Start of Block
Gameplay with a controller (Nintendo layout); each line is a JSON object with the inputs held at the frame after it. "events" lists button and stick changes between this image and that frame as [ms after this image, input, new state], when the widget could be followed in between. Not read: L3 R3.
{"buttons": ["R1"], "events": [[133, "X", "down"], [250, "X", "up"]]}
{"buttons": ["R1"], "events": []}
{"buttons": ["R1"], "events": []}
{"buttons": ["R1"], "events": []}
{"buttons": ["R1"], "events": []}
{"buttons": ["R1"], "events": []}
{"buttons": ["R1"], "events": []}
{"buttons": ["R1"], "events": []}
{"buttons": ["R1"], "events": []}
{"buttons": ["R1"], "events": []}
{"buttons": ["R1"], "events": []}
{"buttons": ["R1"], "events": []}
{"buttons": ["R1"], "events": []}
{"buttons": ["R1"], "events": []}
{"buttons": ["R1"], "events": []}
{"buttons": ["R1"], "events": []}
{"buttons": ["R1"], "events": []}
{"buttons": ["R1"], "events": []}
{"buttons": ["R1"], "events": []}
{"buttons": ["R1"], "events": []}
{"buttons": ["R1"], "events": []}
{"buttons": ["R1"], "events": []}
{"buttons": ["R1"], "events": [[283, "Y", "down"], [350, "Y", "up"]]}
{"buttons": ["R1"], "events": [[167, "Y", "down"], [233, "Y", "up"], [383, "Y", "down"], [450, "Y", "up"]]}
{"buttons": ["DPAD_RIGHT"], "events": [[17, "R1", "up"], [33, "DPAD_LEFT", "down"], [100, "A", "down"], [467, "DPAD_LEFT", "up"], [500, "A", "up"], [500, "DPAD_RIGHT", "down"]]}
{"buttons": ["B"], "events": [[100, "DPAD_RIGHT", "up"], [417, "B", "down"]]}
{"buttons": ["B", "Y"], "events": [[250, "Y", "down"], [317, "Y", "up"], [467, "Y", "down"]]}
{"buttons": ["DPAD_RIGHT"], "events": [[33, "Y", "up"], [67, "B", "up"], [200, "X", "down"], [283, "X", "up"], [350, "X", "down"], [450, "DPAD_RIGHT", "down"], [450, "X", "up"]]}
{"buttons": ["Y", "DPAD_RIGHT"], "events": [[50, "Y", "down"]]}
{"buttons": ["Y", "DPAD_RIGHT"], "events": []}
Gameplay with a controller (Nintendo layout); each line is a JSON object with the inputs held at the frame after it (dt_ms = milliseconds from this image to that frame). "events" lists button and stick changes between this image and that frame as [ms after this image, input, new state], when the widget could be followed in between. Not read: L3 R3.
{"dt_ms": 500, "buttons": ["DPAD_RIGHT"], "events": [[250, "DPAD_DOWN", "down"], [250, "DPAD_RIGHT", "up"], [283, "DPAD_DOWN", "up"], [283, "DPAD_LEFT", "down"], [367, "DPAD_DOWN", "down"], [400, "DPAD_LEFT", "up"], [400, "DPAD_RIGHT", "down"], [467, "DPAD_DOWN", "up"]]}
End of Block
§ Activity:
From start to finish, retype the records above with complete accuracy.

§ Reply to the exercise:
Gameplay with a controller (Nintendo layout); each line is a JSON object with the inputs held at the frame after it. "events" lists button and stick changes between this image and that frame as [ms after this image, input, new state], when the widget could be followed in between. Not read: L3 R3.
{"buttons": ["R1"], "events": [[133, "X", "down"], [250, "X", "up"]]}
{"buttons": ["R1"], "events": []}
{"buttons": ["R1"], "events": []}
{"buttons": ["R1"], "events": []}
{"buttons": ["R1"], "events": []}
{"buttons": ["R1"], "events": []}
{"buttons": ["R1"], "events": []}
{"buttons": ["R1"], "events": []}
{"buttons": ["R1"], "events": []}
{"buttons": ["R1"], "events": []}
{"buttons": ["R1"], "events": []}
{"buttons": ["R1"], "events": []}
{"buttons": ["R1"], "events": []}
{"buttons": ["R1"], "events": []}
{"buttons": ["R1"], "events": []}
{"buttons": ["R1"], "events": []}
{"buttons": ["R1"], "events": []}
{"buttons": ["R1"], "events": []}
{"buttons": ["R1"], "events": []}
{"buttons": ["R1"], "events": []}
{"buttons": ["R1"], "events": []}
{"buttons": ["R1"], "events": []}
{"buttons": ["R1"], "events": [[283, "Y", "down"], [350, "Y", "up"]]}
{"buttons": ["R1"], "events": [[167, "Y", "down"], [233, "Y", "up"], [383, "Y", "down"], [450, "Y", "up"]]}
{"buttons": ["DPAD_RIGHT"], "events": [[17, "R1", "up"], [33, "DPAD_LEFT", "down"], [100, "A", "down"], [467, "DPAD_LEFT", "up"], [500, "A", "up"], [500, "DPAD_RIGHT", "down"]]}
{"buttons": ["B"], "events": [[100, "DPAD_RIGHT", "up"], [417, "B", "down"]]}
{"buttons": ["B", "Y"], "events": [[250, "Y", "down"], [317, "Y", "up"], [467, "Y", "down"]]}
{"buttons": ["DPAD_RIGHT"], "events": [[33, "Y", "up"], [67, "B", "up"], [200, "X", "down"], [283, "X", "up"], [350, "X", "down"], [450, "DPAD_RIGHT", "down"], [450, "X", "up"]]}
{"buttons": ["Y", "DPAD_RIGHT"], "events": [[50, "Y", "down"]]}
{"buttons": ["Y", "DPAD_RIGHT"], "events": []}
Gameplay with a controller (Nintendo layout); each line is a JSON object with the inputs held at the frame after it (dt_ms = milliseconds from this image to that frame). "events" lists button and stick changes between this image and that frame as [ms after this image, input, new state], when the widget could be followed in between. Not read: L3 R3.
{"dt_ms": 500, "buttons": ["DPAD_RIGHT"], "events": [[250, "DPAD_DOWN", "down"], [250, "DPAD_RIGHT", "up"], [283, "DPAD_DOWN", "up"], [283, "DPAD_LEFT", "down"], [367, "DPAD_DOWN", "down"], [400, "DPAD_LEFT", "up"], [400, "DPAD_RIGHT", "down"], [467, "DPAD_DOWN", "up"]]}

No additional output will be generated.